Activity
Omit every image, and transcribe the remaining entries exactly as given.

═══ Data excerpts

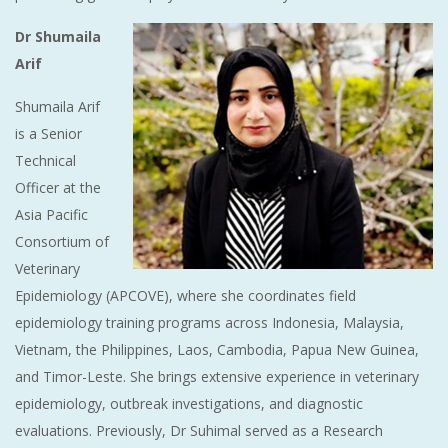
Dr Shumaila
Arif
Shumaila Arif
is a Senior
Technical
Officer at the
Asia Pacific
Consortium of
Veterinary
Epidemiology (APCOVE), where she coordinates field
epidemiology training programs across Indonesia, Malaysia,
Vietnam, the Philippines, Laos, Cambodia, Papua New Guinea,
and Timor-Leste. She brings extensive experience in veterinary
epidemiology, outbreak investigations, and diagnostic
evaluations. Previously, Dr Suhimal served as a Research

══════

Response to this task
Dr Shumaila
Arif
Shumaila Arif
is a Senior
Technical
Officer at the
Asia Pacific
Consortium of
Veterinary
Epidemiology (APCOVE), where she coordinates field
epidemiology training programs across Indonesia, Malaysia,
Vietnam, the Philippines, Laos, Cambodia, Papua New Guinea,
and Timor-Leste. She brings extensive experience in veterinary
epidemiology, outbreak investigations, and diagnostic
evaluations. Previously, Dr Suhimal served as a Research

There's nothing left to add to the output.